Israel's experience from the days of the Exodus was briefly reviewed. God's covenant with them had been, "Obey My voice, and I will be your God, and ye shall be My people: and walk ye in all the ways that I have commanded you, that it may be well unto you." Shamelessly and repeatedly had this covenant been broken. The chosen nation had "walked in the counsels and in the imagination of their evil heart, and went backward, and not forward." Jeremiah 7:23, 24.
"Why," the Lord inquired, "is this people of Jerusalem slidden back by a perpetual backsliding?" Jeremiah 8:5. In the language of the prophet it was because they had obeyed not the voice of the Lord their God and had refused to be corrected. See Jeremiah 5:3. "Truth is perished," he mourned, "and is cut off from their mouth." "The stork in the heaven knoweth her appointed times; and the turtle and the crane and the swallow observe the time of their
coming; but My people know not the judgment of the Lord." "Shall I not visit them for these things? saith the Lord: shall not My soul be avenged on such a nation as this?" Jeremiah 7:28; 8:7; 9:9.
The time had come for deep heart searching. While Josiah had been their ruler, the people had had some ground for hope. But no longer could he intercede in their behalf, for he had fallen in battle. The sins of the nation were such that the time for intercession had all but passed by. "Though Moses and Samuel stood before Me," the Lord declared, "yet My mind could not be toward this people: cast them out of My sight, and let them go forth. And it shall come to pass, if they say unto thee, Whither shall we go forth? then thou shalt tell them. Thus saith the Lord; Such as are for death, to death; and such as are for the sword, to the sword; and such as are for the famine, to the famine; and such as are for the captivity, to the captivity." Jeremiah 15:1, 2.

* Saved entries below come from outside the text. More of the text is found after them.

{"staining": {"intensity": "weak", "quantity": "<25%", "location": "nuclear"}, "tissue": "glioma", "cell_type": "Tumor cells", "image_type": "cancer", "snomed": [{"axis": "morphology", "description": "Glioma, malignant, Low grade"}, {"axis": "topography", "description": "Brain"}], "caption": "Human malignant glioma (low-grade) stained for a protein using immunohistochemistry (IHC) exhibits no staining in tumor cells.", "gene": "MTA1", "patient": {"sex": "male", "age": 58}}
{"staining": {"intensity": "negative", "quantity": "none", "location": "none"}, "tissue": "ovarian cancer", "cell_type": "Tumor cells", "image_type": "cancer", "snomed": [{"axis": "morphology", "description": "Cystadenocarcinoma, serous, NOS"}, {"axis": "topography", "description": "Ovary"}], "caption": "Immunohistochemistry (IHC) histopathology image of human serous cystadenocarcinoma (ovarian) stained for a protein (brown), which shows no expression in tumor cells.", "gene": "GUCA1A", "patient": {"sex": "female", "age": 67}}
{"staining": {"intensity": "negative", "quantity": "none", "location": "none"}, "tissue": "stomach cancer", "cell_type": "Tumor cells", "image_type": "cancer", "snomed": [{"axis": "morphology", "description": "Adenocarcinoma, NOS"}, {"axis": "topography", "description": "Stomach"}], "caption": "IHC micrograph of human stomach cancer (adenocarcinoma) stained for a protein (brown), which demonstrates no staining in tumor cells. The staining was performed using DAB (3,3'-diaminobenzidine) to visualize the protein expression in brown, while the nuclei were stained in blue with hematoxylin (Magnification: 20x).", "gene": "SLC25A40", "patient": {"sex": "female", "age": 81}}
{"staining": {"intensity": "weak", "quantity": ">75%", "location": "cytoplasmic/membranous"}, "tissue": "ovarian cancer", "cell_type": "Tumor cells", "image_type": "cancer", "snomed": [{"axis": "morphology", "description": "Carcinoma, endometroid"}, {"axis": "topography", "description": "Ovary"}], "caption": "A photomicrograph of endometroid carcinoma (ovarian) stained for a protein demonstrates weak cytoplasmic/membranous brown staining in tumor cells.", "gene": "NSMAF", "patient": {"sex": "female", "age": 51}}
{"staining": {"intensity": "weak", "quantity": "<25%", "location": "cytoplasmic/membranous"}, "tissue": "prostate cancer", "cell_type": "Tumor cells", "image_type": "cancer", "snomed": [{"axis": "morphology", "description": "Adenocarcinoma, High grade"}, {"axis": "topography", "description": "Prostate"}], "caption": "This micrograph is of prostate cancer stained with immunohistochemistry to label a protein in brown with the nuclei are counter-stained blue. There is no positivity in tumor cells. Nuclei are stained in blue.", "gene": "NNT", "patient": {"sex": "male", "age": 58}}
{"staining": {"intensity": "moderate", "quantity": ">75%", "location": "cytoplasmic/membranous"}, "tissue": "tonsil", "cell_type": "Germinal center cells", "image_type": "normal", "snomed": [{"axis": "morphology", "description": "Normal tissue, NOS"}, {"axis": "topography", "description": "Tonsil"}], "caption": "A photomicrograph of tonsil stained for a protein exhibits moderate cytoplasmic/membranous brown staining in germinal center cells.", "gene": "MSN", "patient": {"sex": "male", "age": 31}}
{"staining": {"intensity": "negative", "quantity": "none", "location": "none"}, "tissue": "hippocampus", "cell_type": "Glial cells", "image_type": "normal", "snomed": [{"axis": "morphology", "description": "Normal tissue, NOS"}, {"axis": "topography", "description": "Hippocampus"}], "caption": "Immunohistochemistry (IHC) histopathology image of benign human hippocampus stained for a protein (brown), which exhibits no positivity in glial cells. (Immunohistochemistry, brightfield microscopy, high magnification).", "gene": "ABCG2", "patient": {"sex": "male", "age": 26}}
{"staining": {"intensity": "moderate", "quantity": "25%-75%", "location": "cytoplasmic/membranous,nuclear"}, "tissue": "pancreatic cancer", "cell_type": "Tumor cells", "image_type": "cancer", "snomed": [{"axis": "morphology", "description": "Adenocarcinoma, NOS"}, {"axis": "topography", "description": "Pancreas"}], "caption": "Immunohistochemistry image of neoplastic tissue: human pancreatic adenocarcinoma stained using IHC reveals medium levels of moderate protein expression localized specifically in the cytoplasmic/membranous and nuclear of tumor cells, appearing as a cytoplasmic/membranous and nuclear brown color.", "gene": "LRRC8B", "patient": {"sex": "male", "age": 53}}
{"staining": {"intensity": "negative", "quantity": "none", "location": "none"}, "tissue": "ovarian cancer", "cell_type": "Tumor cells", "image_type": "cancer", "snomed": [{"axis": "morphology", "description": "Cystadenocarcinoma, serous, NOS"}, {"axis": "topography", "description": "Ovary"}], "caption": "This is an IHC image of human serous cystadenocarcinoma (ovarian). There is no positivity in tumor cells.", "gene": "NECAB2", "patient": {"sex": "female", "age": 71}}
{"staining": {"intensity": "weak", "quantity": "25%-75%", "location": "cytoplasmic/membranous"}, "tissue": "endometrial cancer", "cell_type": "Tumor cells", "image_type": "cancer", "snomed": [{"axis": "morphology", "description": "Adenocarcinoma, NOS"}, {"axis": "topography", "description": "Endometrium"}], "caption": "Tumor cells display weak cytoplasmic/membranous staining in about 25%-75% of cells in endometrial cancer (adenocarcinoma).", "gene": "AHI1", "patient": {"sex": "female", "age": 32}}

A refusal to heed the invitation of mercy that God was now offering would bring upon the impenitent nation the judgments that had befallen the northern kingdom of Israel over a century before. The message to them now was: "If ye will not hearken to Me, to walk in My law, which I have set before you, to hearken to the words of My servants the prophets, whom I sent unto you, both rising up early, and sending them, but ye have not hearkened; then will I make this house like Shiloh, and will make this city a curse to all the nations of the earth." Jeremiah 26:4-6.
Those who stood in the temple court listening to Jeremiah's discourse understood clearly this reference to Shiloh,
and to the time in the days of Eli when the Philistines had overcome Israel and carried away the ark of the testament.